[BlogTalk] Henry Copeland
Exponential growth threatens the media, says Henry. (Here’s the written version of his presentation.) The New York Times has 11M unique visitors a month, more than the 10.5M readers of the print version; they get 350M page views per month. Instapundit Glenn Reynolds does 1% of the page impressions of the NYT. This is a big universe. Advertisements get lost in the ever-expanding space of the Net.
We need new way of organizing media, he says. How? First, there’s passion. Blogs generate passion. Look at Slashdot. But why? Because blogs are “proxy personalities.” And they become little clubs with partisan members.

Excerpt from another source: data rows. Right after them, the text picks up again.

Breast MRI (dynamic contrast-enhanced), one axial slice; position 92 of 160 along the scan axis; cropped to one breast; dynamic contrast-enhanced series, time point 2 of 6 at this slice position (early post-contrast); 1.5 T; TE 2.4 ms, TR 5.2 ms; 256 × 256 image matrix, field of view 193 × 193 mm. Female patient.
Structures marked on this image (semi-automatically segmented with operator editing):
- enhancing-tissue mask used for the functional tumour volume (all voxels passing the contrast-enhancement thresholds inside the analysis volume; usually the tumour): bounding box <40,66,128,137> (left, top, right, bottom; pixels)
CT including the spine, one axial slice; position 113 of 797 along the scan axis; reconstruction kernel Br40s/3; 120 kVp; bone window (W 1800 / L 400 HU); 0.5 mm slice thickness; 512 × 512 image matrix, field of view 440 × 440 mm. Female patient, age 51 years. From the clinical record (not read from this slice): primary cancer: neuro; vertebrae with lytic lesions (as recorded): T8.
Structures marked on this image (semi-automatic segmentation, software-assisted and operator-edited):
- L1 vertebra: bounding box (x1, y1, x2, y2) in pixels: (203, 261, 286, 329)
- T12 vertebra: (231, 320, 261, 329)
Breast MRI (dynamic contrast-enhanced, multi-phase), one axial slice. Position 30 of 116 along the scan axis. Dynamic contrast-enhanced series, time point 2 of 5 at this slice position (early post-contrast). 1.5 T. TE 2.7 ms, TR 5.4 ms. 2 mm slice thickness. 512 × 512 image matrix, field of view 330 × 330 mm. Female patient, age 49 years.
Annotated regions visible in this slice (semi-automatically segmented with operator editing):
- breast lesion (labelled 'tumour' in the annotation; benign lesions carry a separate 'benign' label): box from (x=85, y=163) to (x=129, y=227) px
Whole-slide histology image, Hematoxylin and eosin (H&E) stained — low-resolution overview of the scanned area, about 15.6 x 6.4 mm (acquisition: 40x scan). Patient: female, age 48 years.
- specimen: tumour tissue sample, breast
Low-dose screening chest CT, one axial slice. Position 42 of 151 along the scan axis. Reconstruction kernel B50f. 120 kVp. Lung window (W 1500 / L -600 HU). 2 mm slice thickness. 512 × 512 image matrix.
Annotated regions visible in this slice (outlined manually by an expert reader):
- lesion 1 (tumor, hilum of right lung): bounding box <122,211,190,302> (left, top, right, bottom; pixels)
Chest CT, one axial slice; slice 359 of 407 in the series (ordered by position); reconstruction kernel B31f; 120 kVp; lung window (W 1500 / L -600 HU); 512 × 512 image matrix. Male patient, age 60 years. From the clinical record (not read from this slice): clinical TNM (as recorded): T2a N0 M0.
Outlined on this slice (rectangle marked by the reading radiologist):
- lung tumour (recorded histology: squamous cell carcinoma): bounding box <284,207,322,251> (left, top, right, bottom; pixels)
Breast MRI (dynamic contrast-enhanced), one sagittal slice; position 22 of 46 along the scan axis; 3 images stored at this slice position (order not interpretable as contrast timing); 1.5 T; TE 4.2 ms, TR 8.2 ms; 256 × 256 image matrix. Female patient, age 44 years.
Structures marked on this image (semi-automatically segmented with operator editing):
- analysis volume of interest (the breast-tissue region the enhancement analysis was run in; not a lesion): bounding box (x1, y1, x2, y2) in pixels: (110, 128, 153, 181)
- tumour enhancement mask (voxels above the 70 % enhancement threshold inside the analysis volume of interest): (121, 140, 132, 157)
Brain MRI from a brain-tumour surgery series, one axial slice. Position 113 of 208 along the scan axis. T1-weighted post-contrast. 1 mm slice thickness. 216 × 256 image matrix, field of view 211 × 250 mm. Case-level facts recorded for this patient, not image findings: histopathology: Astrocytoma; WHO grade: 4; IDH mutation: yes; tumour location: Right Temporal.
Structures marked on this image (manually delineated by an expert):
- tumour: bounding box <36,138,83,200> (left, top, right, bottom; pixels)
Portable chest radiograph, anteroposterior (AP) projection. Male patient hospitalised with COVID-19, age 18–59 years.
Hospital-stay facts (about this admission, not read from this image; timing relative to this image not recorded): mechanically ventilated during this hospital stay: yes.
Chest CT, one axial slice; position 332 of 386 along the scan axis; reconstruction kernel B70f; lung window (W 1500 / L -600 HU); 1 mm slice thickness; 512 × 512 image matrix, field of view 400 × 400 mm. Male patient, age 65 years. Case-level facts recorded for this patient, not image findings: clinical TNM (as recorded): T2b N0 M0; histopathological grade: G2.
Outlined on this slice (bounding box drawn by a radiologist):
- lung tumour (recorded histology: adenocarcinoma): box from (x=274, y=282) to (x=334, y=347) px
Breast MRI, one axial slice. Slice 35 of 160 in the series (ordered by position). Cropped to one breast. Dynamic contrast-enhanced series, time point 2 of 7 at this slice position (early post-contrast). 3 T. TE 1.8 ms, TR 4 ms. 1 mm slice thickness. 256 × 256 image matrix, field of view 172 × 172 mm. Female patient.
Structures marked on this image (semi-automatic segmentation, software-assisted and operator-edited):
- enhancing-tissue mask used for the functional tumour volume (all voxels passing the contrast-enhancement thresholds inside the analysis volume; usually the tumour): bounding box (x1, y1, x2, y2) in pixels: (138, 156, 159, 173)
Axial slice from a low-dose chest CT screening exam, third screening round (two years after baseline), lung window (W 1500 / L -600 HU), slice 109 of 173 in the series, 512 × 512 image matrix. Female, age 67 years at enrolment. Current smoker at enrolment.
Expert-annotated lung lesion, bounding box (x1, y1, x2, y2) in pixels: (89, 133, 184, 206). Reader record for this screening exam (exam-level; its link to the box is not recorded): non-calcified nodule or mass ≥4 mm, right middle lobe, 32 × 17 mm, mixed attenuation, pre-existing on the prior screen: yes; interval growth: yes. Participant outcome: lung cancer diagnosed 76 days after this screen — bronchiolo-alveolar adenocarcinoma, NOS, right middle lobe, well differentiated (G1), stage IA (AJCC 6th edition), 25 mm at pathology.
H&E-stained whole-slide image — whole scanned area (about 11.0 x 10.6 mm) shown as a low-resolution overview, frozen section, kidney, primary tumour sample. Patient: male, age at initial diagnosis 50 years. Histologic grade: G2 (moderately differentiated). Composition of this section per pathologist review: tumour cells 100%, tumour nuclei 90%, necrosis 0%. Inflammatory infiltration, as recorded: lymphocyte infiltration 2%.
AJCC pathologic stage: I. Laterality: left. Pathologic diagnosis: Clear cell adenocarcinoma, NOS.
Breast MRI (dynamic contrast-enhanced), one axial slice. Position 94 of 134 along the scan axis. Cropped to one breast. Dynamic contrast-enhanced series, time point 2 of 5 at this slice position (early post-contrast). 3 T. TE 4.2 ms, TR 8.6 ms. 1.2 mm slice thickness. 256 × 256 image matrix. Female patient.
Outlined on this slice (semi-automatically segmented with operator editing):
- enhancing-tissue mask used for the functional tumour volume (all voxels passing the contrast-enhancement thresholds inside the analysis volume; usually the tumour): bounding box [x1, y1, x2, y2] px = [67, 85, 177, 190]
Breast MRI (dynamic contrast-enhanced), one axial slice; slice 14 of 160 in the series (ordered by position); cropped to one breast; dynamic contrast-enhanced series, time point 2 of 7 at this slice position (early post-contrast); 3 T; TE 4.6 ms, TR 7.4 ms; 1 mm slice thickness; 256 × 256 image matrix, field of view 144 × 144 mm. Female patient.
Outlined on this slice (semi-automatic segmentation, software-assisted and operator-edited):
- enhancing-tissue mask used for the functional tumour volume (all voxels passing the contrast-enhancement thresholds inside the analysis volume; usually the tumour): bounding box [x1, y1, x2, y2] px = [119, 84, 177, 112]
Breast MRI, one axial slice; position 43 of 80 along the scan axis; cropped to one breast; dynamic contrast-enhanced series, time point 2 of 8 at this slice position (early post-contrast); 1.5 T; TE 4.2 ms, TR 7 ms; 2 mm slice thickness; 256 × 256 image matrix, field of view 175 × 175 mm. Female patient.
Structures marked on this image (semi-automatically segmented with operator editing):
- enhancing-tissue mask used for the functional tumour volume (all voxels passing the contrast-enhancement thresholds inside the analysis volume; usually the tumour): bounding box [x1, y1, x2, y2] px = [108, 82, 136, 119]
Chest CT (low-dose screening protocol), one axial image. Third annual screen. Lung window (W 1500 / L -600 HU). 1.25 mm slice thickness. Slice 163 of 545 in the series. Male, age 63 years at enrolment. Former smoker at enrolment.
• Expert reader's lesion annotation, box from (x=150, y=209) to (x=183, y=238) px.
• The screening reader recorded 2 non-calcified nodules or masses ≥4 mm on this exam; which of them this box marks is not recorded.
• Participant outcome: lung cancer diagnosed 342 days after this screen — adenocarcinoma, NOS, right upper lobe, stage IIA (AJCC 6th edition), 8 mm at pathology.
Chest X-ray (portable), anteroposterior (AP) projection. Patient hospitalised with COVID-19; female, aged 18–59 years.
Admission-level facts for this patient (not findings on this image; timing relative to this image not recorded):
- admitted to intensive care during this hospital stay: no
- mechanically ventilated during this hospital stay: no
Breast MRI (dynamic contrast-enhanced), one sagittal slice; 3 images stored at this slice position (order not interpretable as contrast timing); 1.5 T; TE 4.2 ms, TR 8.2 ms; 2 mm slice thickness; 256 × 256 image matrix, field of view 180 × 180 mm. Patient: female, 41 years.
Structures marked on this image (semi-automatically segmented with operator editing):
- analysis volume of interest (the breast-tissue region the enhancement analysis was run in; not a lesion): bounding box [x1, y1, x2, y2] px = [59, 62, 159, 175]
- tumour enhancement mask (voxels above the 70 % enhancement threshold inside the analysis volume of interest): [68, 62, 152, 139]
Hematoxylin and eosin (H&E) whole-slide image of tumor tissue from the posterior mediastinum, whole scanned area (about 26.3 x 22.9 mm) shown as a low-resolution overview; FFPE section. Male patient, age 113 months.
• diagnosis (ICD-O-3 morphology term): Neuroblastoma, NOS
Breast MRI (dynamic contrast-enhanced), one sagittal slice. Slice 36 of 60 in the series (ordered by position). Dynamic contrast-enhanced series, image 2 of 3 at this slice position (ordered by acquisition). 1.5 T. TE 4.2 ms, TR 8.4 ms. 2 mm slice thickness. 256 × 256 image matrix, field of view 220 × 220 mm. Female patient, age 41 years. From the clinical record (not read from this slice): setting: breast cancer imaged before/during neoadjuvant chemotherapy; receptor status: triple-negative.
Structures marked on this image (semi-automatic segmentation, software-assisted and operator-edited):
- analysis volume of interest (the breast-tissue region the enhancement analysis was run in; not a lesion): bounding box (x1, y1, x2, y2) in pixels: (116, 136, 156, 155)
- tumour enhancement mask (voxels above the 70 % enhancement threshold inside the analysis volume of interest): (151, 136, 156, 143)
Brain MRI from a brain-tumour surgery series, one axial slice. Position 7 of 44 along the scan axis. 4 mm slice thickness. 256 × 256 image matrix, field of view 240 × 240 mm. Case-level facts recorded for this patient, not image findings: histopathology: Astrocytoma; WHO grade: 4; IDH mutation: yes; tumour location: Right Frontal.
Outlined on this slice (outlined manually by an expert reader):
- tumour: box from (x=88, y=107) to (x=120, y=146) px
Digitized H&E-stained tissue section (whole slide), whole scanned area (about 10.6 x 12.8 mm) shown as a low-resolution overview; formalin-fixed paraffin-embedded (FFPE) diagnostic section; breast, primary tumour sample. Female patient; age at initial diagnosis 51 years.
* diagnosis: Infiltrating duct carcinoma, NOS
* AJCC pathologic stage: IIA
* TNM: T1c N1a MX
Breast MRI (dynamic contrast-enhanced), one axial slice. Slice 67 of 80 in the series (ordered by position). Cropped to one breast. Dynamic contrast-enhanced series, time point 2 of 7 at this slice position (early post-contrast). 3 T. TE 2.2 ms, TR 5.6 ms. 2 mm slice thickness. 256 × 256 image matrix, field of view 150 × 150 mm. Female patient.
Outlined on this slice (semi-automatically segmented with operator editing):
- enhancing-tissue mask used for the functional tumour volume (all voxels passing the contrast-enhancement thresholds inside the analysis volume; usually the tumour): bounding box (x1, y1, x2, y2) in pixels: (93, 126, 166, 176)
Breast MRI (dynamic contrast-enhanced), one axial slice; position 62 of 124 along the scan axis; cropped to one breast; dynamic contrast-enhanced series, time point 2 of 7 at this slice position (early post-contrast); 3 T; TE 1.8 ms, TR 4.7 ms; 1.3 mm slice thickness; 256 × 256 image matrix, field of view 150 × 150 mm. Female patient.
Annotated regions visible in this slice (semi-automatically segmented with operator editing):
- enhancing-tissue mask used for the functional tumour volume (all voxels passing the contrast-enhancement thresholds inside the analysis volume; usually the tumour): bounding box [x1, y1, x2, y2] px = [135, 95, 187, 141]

Second, there’s what Henry calls “Hubness,” in part to play on “hipness.” “I believe that blogs, connecting broad audiences of individuals who are themselves pivotal communicators in their respective online and offline communities, are the hubs of the new information age.” [From the written version.] The “coordination effect” is the need for people to know what other people are doing in order to decide what they ought to do. E.g., people don’t like eating in an empty restaurant. Advertisers will tap into groups of bloggers who can move in a direction together. (He recommends a book by Michael Suk-Young Chwe. which I believe is Rational Ritual.)
[Oooh, he said the words “ad” and “blogs” in the same sentence! :) Excellent talk. Someday advertisers will indeed figure out how to use the Internet and it’s good to hear studied reflection on the issue.]